In this comprehensive analysis of mainly observational data, the use of DOACs was not associated with a significant difference in stroke or systemic embolism, or thrombus resolution, compared with VKA therapy. The use of DOACs was associated with a lower rate of all-cause death and fewer bleeding events. Adequately sized randomized clinical trials are needed to confirm these findings, which could allow a wider adoption of DOACs in patients with LVT.
直接口服抗凝剂(DOACs)越来越多地被超适应证用于治疗左心室血栓(LVT)患者。我们分析了比较 DOACs 和维生素 K 拮抗剂(VKAs)在治疗 LVT 患者的有效性和安全性的现有汇总数据。

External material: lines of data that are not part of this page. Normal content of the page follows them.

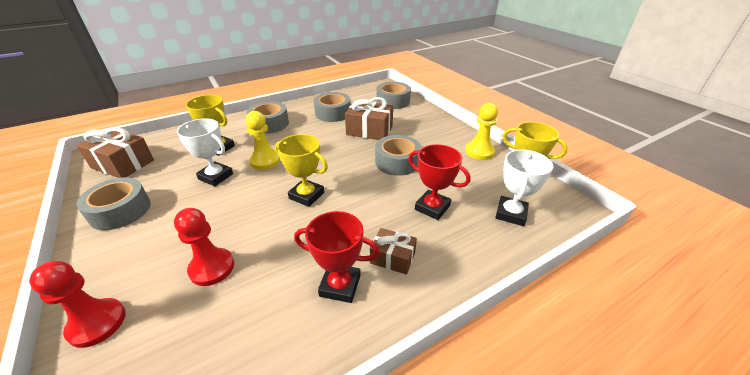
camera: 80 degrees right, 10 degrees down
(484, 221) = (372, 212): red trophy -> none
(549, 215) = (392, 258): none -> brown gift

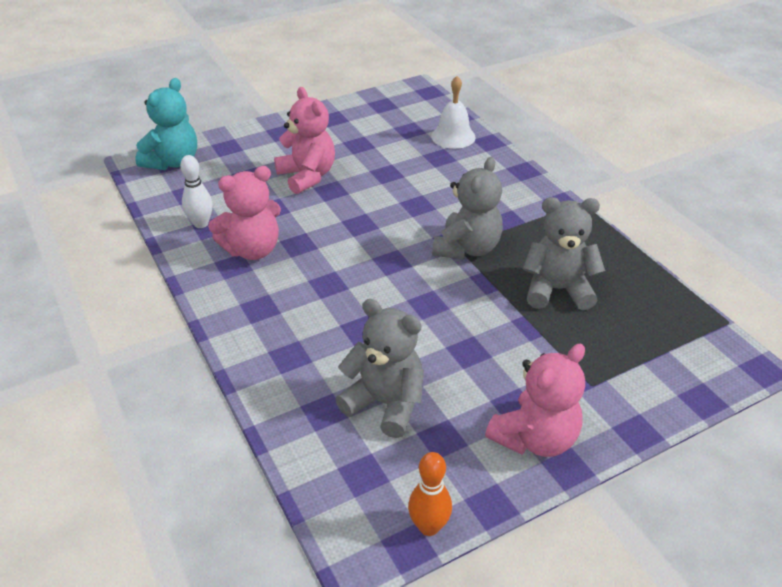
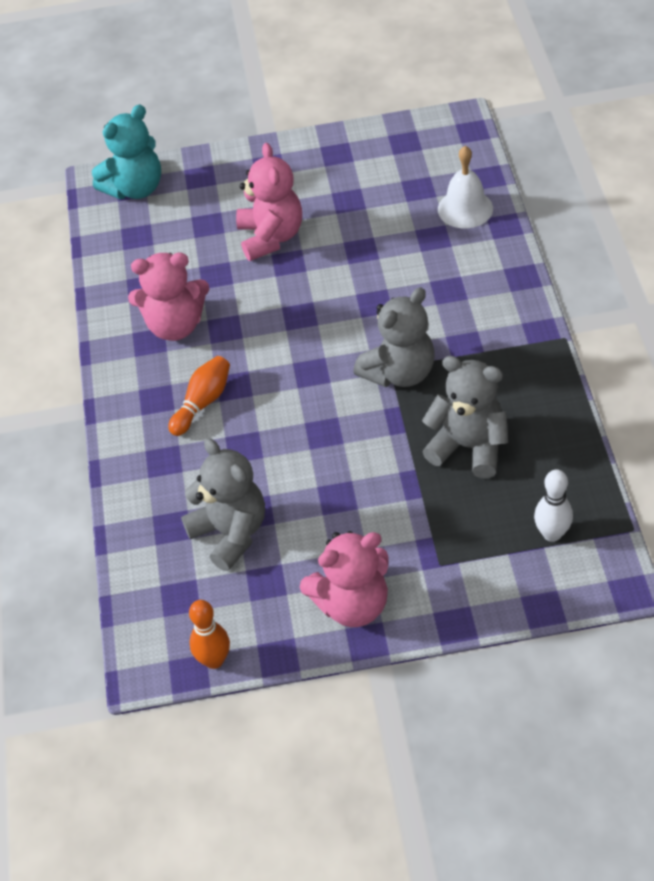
camera: 25 degrees right, 10 degrees up
(201, 224) = (136, 280): white bowling pin -> white bowling pin (552, 534)
(305, 302) = (202, 403): none -> orange bowling pin

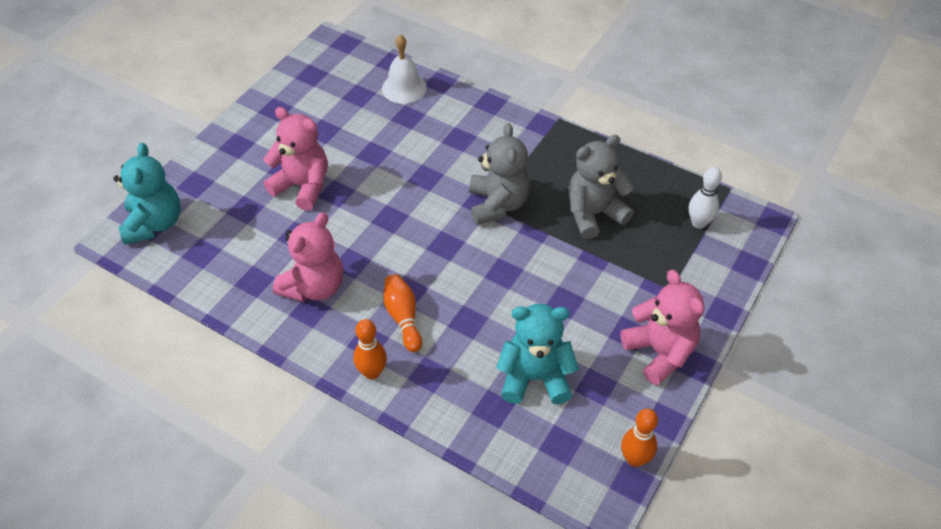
camera: 55 degrees left, 0 degrees up
(128, 424) = (372, 372): none -> orange bowling pin
(230, 533) = (535, 378): grey teddy bear -> turquoise teddy bear
(352, 604) = (659, 352): pink teddy bear -> pink teddy bear turned 45 degrees counterclockwise

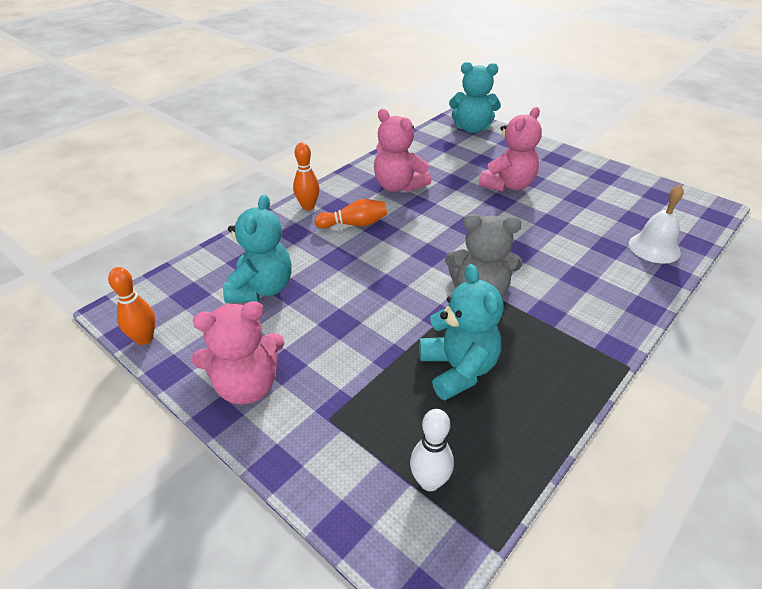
camera: 100 degrees right, 10 degrees down
(593, 214) = (458, 369): grey teddy bear -> turquoise teddy bear

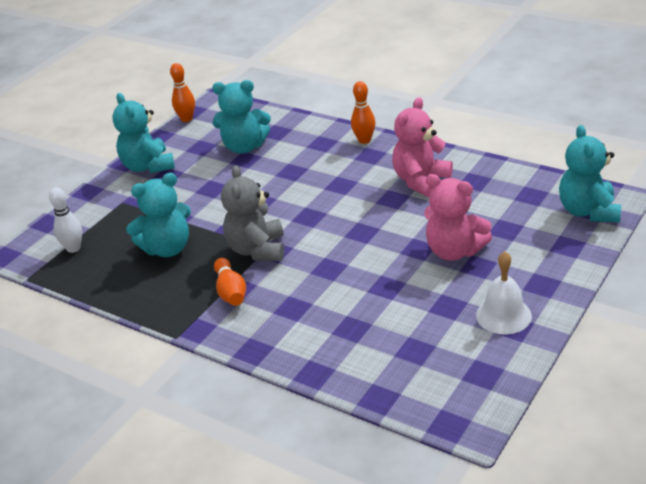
camera: 85 degrees right, 5 degrees down
(247, 386) = (148, 166): pink teddy bear -> turquoise teddy bear
(354, 224) = (343, 169): orange bowling pin -> orange bowling pin (230, 291)
(654, 248) = (359, 362): white bell -> white bell (503, 315)

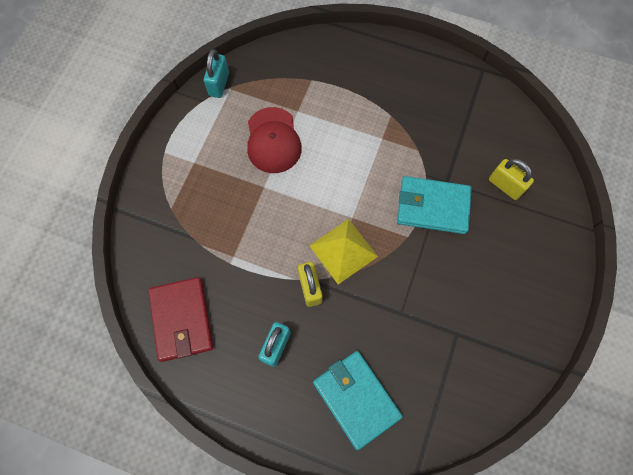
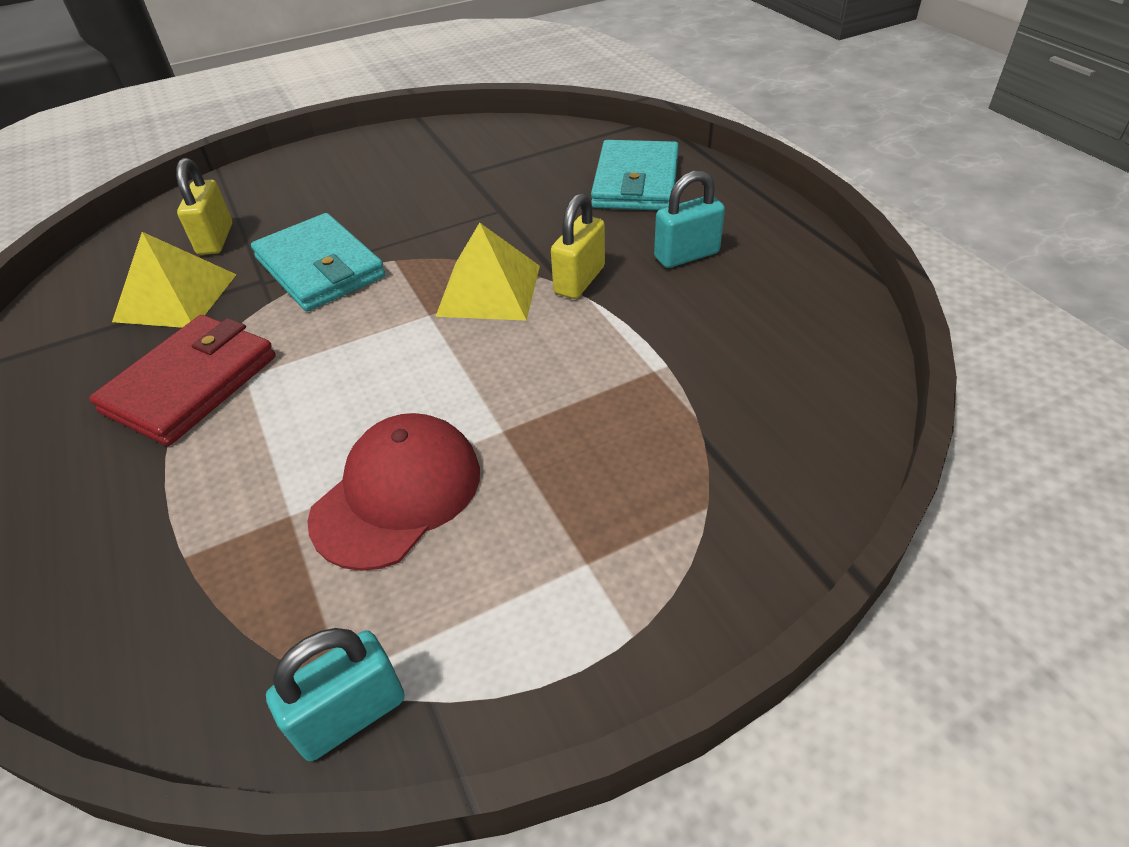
camera: 135 degrees left, 25 degrees down
(182, 320) = (806, 344): red wallet -> red wallet (191, 384)
(466, 147) = (176, 297): none -> yellow pyramid

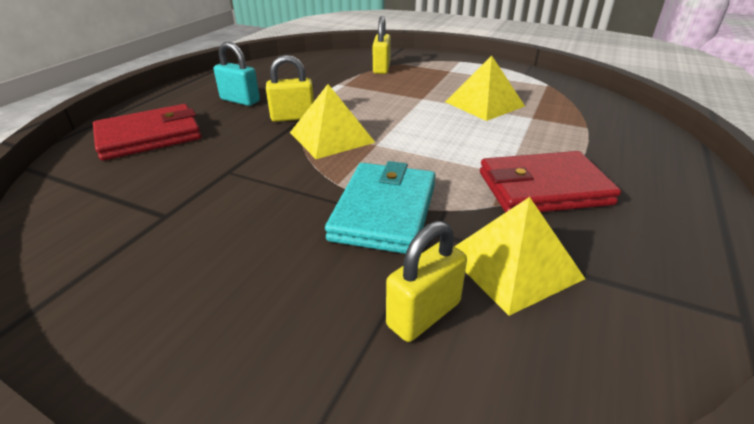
camera: 130 degrees left, 10 degrees down
(350, 715) = (550, 80): turquoise padlock -> none
(397, 494) = (484, 104): red cap -> yellow pyramid
(635, 182) = (149, 136): turquoise wallet -> red wallet
(698, 459) = (381, 68): none -> yellow padlock

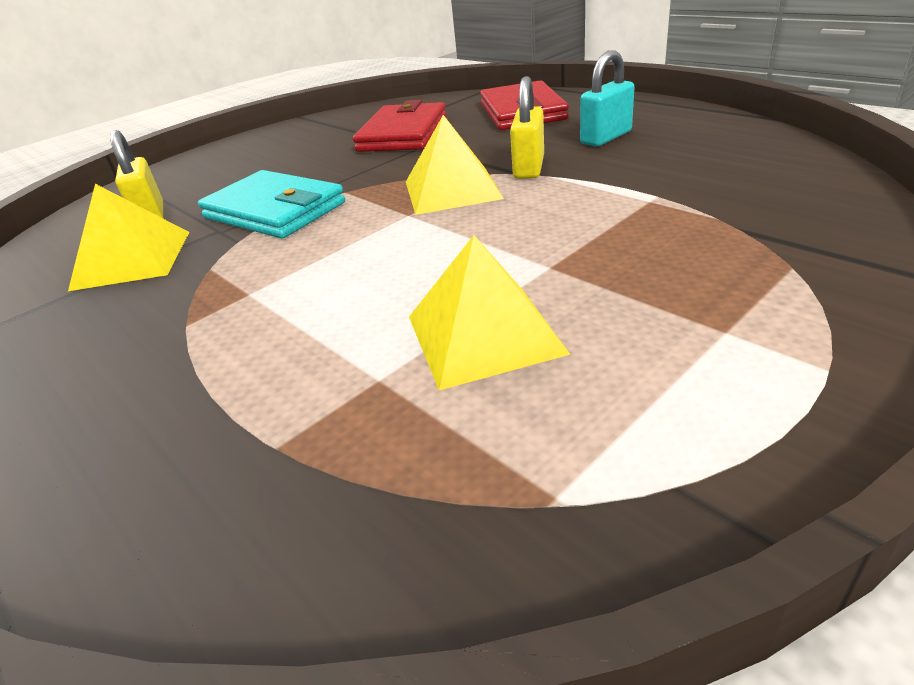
camera: 115 degrees right, 0 degrees up
(381, 68) = (749, 241): yellow padlock -> none
(543, 188) = (190, 312): red wallet -> red wallet (403, 134)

我们对比较 LVT 患者中 DOACs 与 VKAs 的观察性和随机数据进行了系统检索和荟萃分析。感兴趣的终点是卒中或全身性栓塞、血栓溶解、全因死亡和复合出血终点。使用随机效应模型荟萃分析汇总估计值,并通过敏感性和影响分析研究其稳健性。
我们确定了 22 篇文章(18 项观察性研究,4 项小型随机临床试验),共报告了 3587 例患者(2489 例 VKA 与 1098 例 DOAC 治疗)。卒中或全身性栓塞的汇总估计值[比值比(OR):0.81;95%置信区间(CI):0.57,1.15]和血栓溶解的汇总估计值(OR:1.12;95%CI:0.86,1.46)相当,并且整个纳入研究的异质性较低。与使用 VKAs 相比,使用 DOACs 与全因死亡的可能性较低相关(OR:0.65;95%CI:0.46,0.92)和复合出血终点(OR:0.67;95%CI:0.47,0.97)。特别是对于观察性报告,存在明显的偏倚风险,在漏斗图中提示存在一些发表偏倚。
在对主要观察性数据的全面分析中,与 VKAs 治疗相比,使用 DOACs 并未显著降低卒中或全身性栓塞或血栓溶解的发生率。使用 DOACs 与全因死亡率降低和出血事件减少相关。需要进行足够规模的随机临床试验来证实这些发现,这可能允许在 LVT 患者中更广泛地采用 DOACs。